You never know when youre gonna go – sometimes it could be when a giant ice boulder crashes through your roof and crushes you as you sleep.
Thankfully, that did not happen to Jamie Shean (or this article would probably have a different tone.)
However, he says he came close to death when the huge block smashed from above and landed right where he was about to lie down.
Jamie Shean was watching TV in his rented flat with his friend Rob Jarvis when they heard an explosion in his bedroom around 10.15pm on Saturday.
They thought a stray firework had come through his bedroom window.
Instead, they were met with a huge, gaping hole through the roof and the ceiling, with a roof joist hanging down.

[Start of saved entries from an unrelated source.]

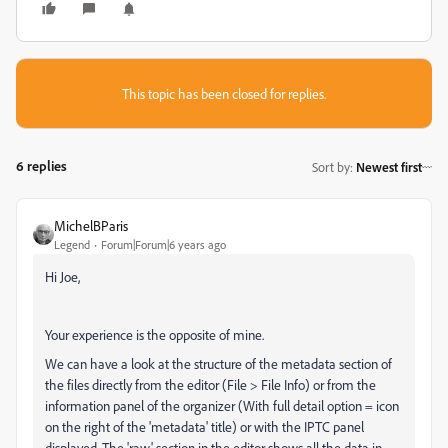
This topic has been closed for replies.
6 replies
Sort by
:
Newest first
MichelBParis
Legend
Forum|Forum|6 years ago
Hi Joe,
Your experience is the opposite of mine.
We can have a look at the structure of the metadata section of
the files directly from the editor (File > File Info) or from the
information panel of the organizer (With full detail option = icon
on the right of the 'metadata' title) or with the IPTC panel
displayed. The 'raw' section in the editor shows all the data in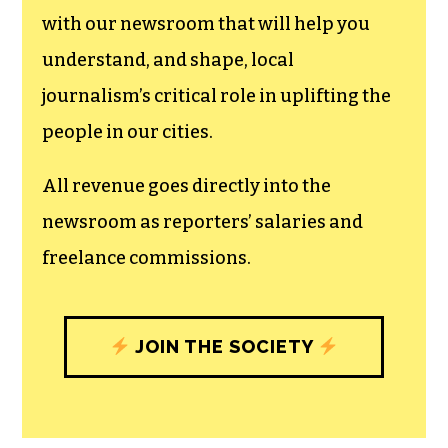
with our newsroom that will help you
understand, and shape, local
journalism’s critical role in uplifting the
people in our cities.
All revenue goes directly into the
newsroom as reporters’ salaries and
freelance commissions.
JOIN THE SOCIETY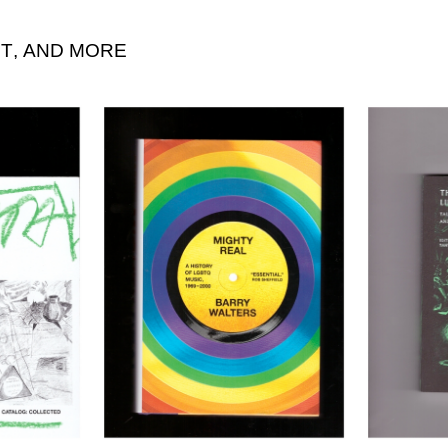
T
,
AND MORE
“Scan = Scam”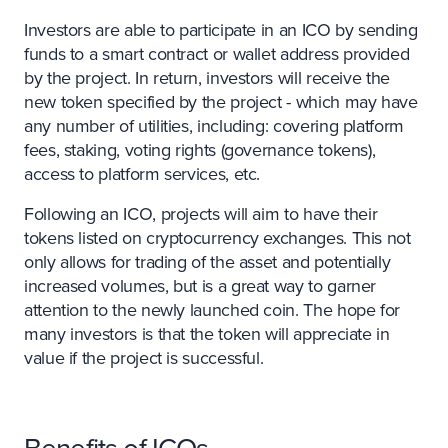
Investors are able to participate in an ICO by sending
funds to a smart contract or wallet address provided
by the project. In return, investors will receive the
new token specified by the project - which may have
any number of utilities, including: covering platform
fees, staking, voting rights (governance tokens),
access to platform services, etc.
Following an ICO, projects will aim to have their
tokens listed on cryptocurrency exchanges. This not
only allows for trading of the asset and potentially
increased volumes, but is a great way to garner
attention to the newly launched coin. The hope for
many investors is that the token will appreciate in
value if the project is successful.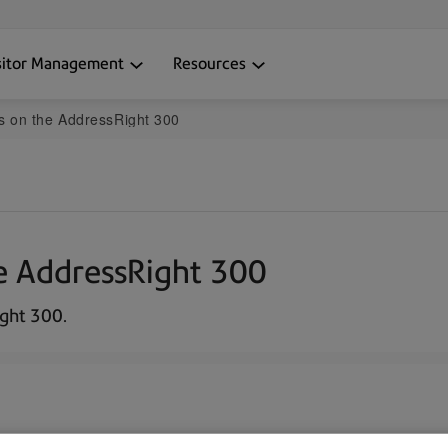
sitor Management
Resources
s on the AddressRight 300
e AddressRight 300
ght 300.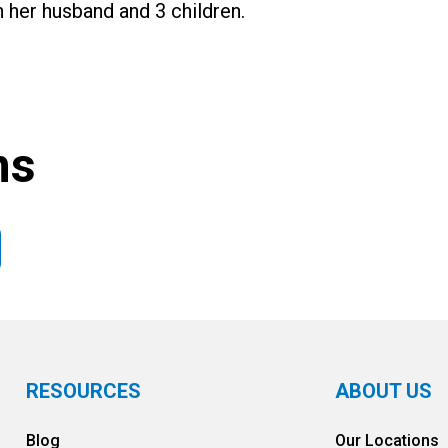
h her husband and 3 children.
ns
RESOURCES
ABOUT US
Blog
Our Locations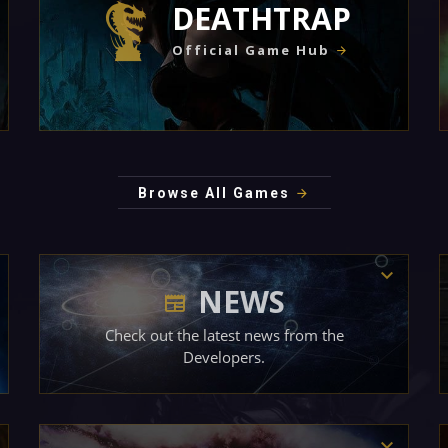
DEATHTRAP
Official Game Hub
Browse All Games
NEWS
Check out the latest news from the
Developers.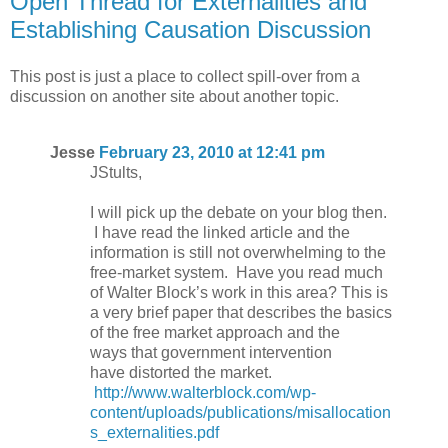
Open Thread for Externalities and
Establishing Causation Discussion
This post is just a place to collect spill-over from a
discussion on another site about another topic.
Jesse
February 23, 2010 at 12:41 pm
JStults,
I will pick up the debate on your blog then.
I have read the linked article and the
information is still not overwhelming to the
free-market system. Have you read much
of Walter Block’s work in this area? This is
a very brief paper that describes the basics
of the free market approach and the
ways that government intervention
have distorted the market.
http://www.walterblock.com/wp-
content/uploads/publications/misallocation
s_externalities.pdf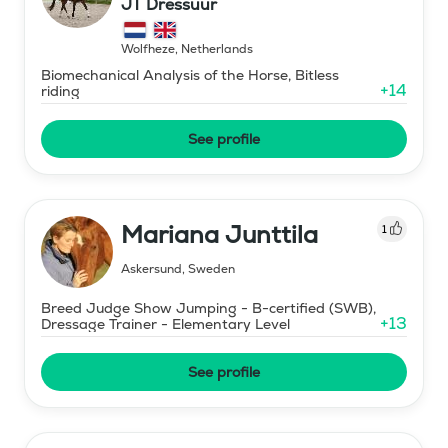
JT Dressuur
Wolfheze
,
Netherlands
Biomechanical Analysis of the Horse, Bitless
+
14
riding
See profile
Mariana Junttila
1
Askersund
,
Sweden
Breed Judge Show Jumping - B-certified (SWB),
+
13
Dressage Trainer - Elementary Level
See profile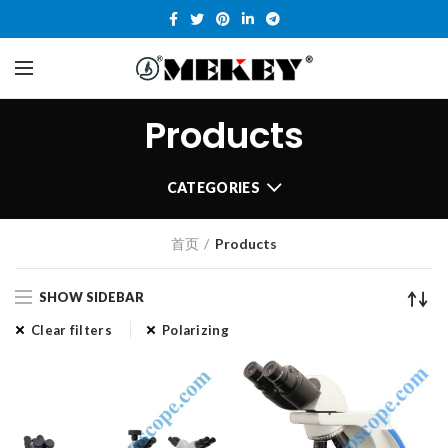
Products
CATEGORIES
首页
Products
SHOW SIDEBAR
Clear filters
Polarizing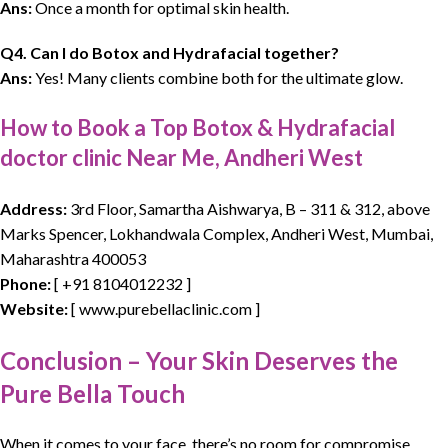
Ans:
Once a month for optimal skin health.
Q4. Can I do Botox and Hydrafacial together?
Ans:
Yes! Many clients combine both for the ultimate glow.
How to Book a Top Botox & Hydrafacial
doctor clinic Near Me, Andheri West
Address:
3rd Floor, Samartha Aishwarya, B – 311 & 312, above
Marks Spencer, Lokhandwala Complex, Andheri West, Mumbai,
Maharashtra 400053
Phone:
[
+91 8104012232
]
Website:
[ www.purebellaclinic.com ]
Conclusion – Your Skin Deserves the
Pure Bella Touch
When it
comes to your face
, there’s no room for compromise.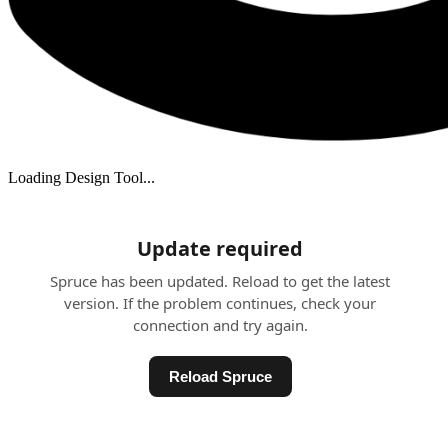
Loading Design Tool...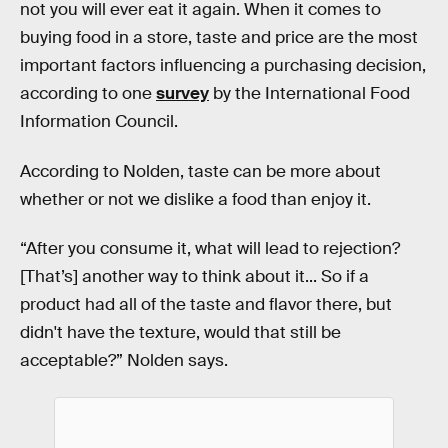
not you will ever eat it again. When it comes to
buying food in a store, taste and price are the most
important factors influencing a purchasing decision,
according to one
survey
by the International Food
Information Council.
According to Nolden, taste can be more about
whether or not we dislike a food than enjoy it.
“After you consume it, what will lead to rejection?
[That’s] another way to think about it... So if a
product had all of the taste and flavor there, but
didn't have the texture, would that still be
acceptable?” Nolden says.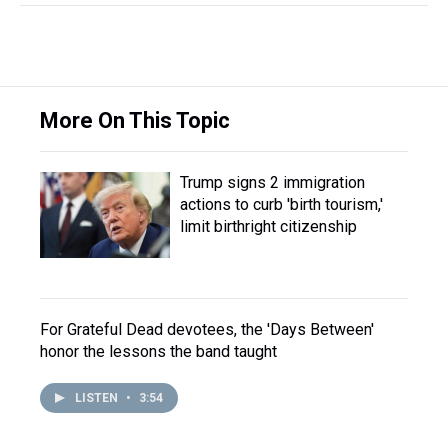
More On This Topic
Trump signs 2 immigration
actions to curb 'birth tourism,'
limit birthright citizenship
For Grateful Dead devotees, the 'Days Between'
honor the lessons the band taught
LISTEN
•
3:54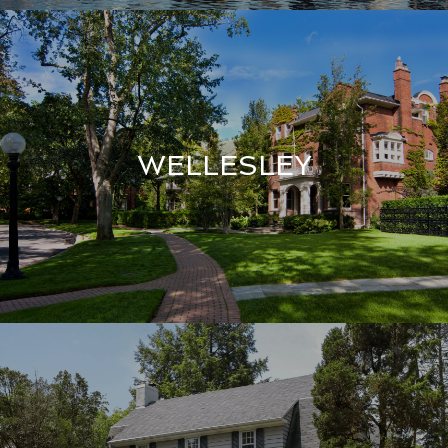
WELLESLEY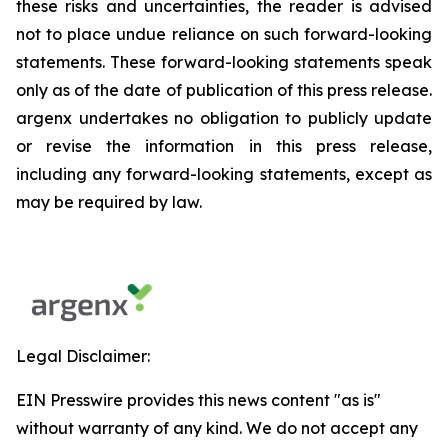
these risks and uncertainties, the reader is advised
not to place undue reliance on such forward-looking
statements. These forward-looking statements speak
only as of the date of publication of this press release.
argenx undertakes no obligation to publicly update
or revise the information in this press release,
including any forward-looking statements, except as
may be required by law.
Legal Disclaimer:
EIN Presswire provides this news content "as is"
without warranty of any kind. We do not accept any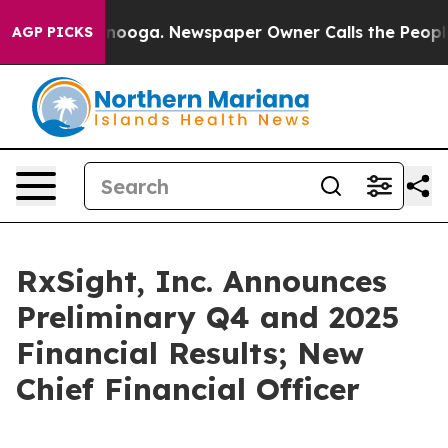
hattanooga. Newspaper Owner Calls the People Abrupt
AGP PICKS
RxSight, Inc. Announces
Preliminary Q4 and 2025
Financial Results; New
Chief Financial Officer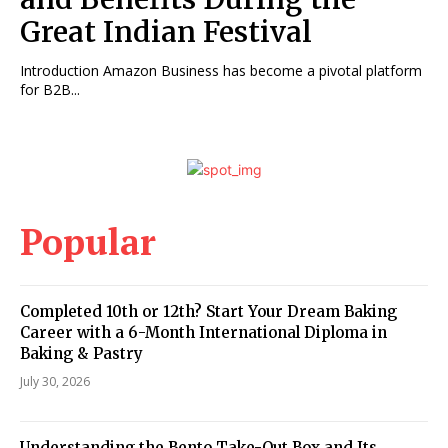
Great Indian Festival
Introduction Amazon Business has become a pivotal platform
for B2B...
Popular
Completed 10th or 12th? Start Your Dream Baking
Career with a 6-Month International Diploma in
Baking & Pastry
July 30, 2026
Understanding the Bento Take-Out Box and Its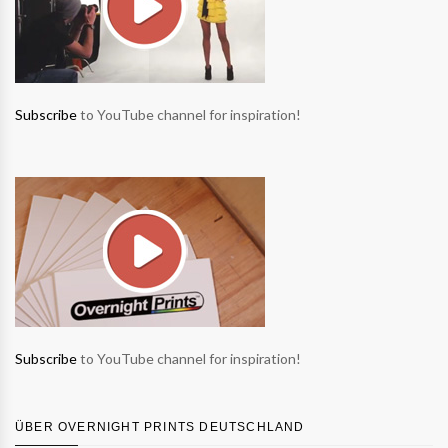
Subscribe
to YouTube channel for inspiration!
Subscribe
to YouTube channel for inspiration!
ÜBER OVERNIGHT PRINTS DEUTSCHLAND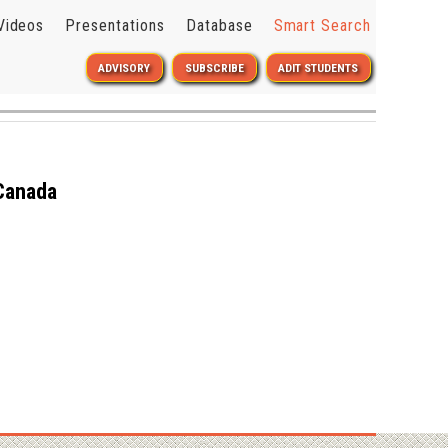
Videos
Presentations
Database
Smart Search
ADVISORY
SUBSCRIBE
ADIT STUDENTS
 Canada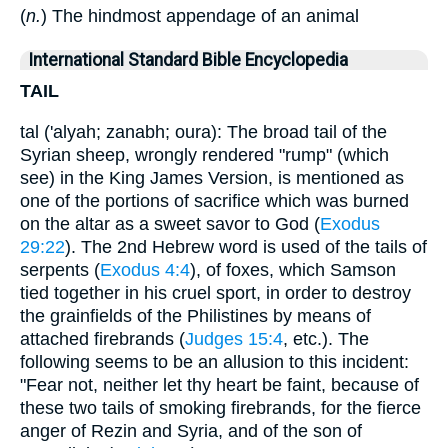
(
n.
) The hindmost appendage of an animal
International Standard Bible Encyclopedia
TAIL
tal ('alyah; zanabh; oura): The broad tail of the
Syrian sheep, wrongly rendered "rump" (which
see) in the King James Version, is mentioned as
one of the portions of sacrifice which was burned
on the altar as a sweet savor to God (
Exodus
29:22
). The 2nd Hebrew word is used of the tails of
serpents (
Exodus 4:4
), of foxes, which Samson
tied together in his cruel sport, in order to destroy
the grainfields of the Philistines by means of
attached firebrands (
Judges 15:4
, etc.). The
following seems to be an allusion to this incident:
"Fear not, neither let thy heart be faint, because of
these two tails of smoking firebrands, for the fierce
anger of Rezin and Syria, and of the son of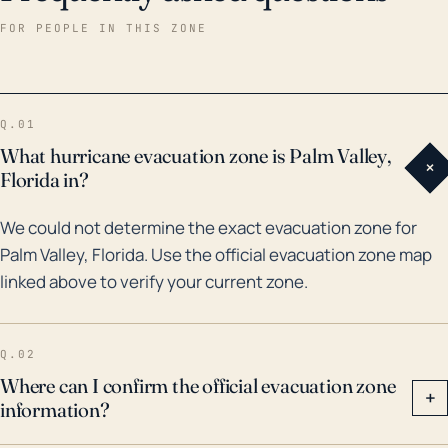
has seen its share of impactful storms. For example,
FOR PEOPLE IN THIS ZONE
in 1995, Hurricane Erin caused significant damage to
the area and in 2004, the town was hit hard again by
Hurricane Frances. Again in 2017, Hurricane Irma, a
Q.01
Category 5 hurricane at its peak, caused extensive
What hurricane evacuation zone is Palm Valley,
+
flooding and damage in Palm Valley. Therefore, it’s
Florida in?
critical that residents of Palm Valley take hurricane
We could not determine the exact evacuation zone for
threats seriously, and make the necessary
Palm Valley, Florida. Use the official evacuation zone map
preparations for hurricane season each year. These
linked above to verify your current zone.
can include ensuring they have flood insurance,
securing their home against wind damage, and
having an emergency plan in place.
Q.02
Where can I confirm the official evacuation zone
+
information?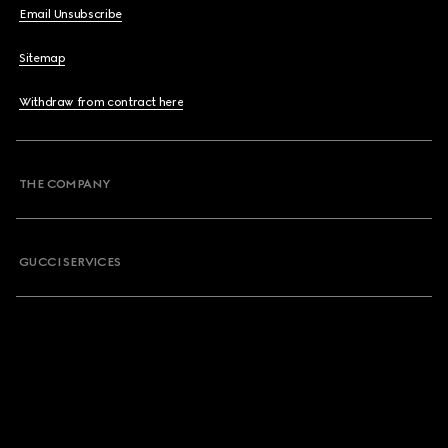
Email Unsubscribe
Sitemap
Withdraw from contract here
THE COMPANY
GUCCI SERVICES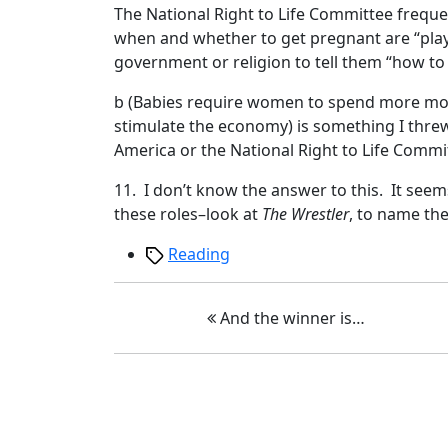
The National Right to Life Committee frequ
when and whether to get pregnant are “play
government or religion to tell them “how to liv
b (Babies require women to spend more mone
stimulate the economy) is something I thre
America or the National Right to Life Comm
11. I don’t know the answer to this. It se
these roles–look at
The Wrestler
, to name th
Tags
Reading
And the winner is…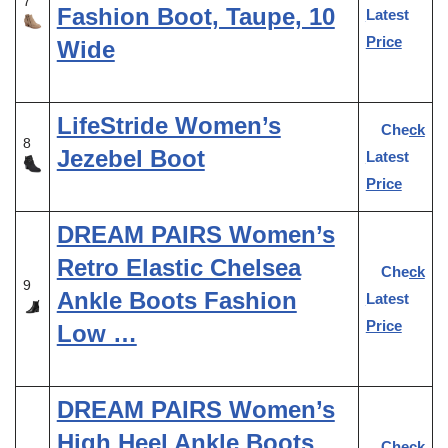
7
Fashion Boot, Taupe, 10
Latest
Price
Wide
LifeStride Women’s
Check
8
Jezebel Boot
Latest
Price
DREAM PAIRS Women’s
Retro Elastic Chelsea
Check
9
Ankle Boots Fashion
Latest
Price
Low …
DREAM PAIRS Women’s
High Heel Ankle Boots
Check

Huge chunks of ice – some the size of a football – were littering the floor.
It is unclear where the ice came from, but it probably fell from the bottom of a passing plane.
Jamie, of Lockleaze, Bristol, said: It was a hell of a crash. I realised I wouldve been dead if I had been in bed at the time.
There was just this almighty boom, like a massive crash from the bedroom… It sounded like an explosion.
Its really hard to work out exactly how big the block of ice wouldve been. It must have been the size of a sink or something.
It smashed through tiles, a wooden joist and the bedroom ceiling and shattered into pieces.
Landlord Ronnie Arathoon, who is contacting his insurance company and sending the roofers round to begin repairs, said: Its pretty crazy this could happen. It was like a boulder had crashed through, a boulder of ice. Its absolutely mad, what are the chances?
Weve put it down to a plane, its the only thing we can think has happened. Im just glad Jamie is okay, he added.
There were two planes flying directly overhead roughly around the time the incident happened.
The first was an EasyJet flight which flew east to west over Jamies home at approximately 10.07pm, on its descent into Bristol Airport from Rome.
But the second, more likely suspect, was a Thomas Cook flight from Banjul in Gambia that was coming in to land at an airport in the West Midlands, and flew over Jamies home at 10.17pm.
A spokesperson for Britains biggest airport, Heathrow, said reports of ice damaging buildings do happen – with around 25 reports across the country of damage to buildings reported every year.
The cost to repair homes damaged should be paid by the airline.
But under the flight path into and out of Heathrow they are often met by Heathrow itself, because of the uncertainty around which plane might have produced the ice.
A spokesperson for Heathrow said: Whilst ice falls from aircraft are rare, ice can form on the outside of an aircraft when it is cruising at high altitude.
As it descends into warmer air, these chunks may break away and fall to the ground.
Despite popular beliefs, modern aircraft do not have the facility to eject toilet waste whilst they are airborne.
Waste collection happens when the aircraft lands at an airport and is disposed of responsibly, the spokesperson added.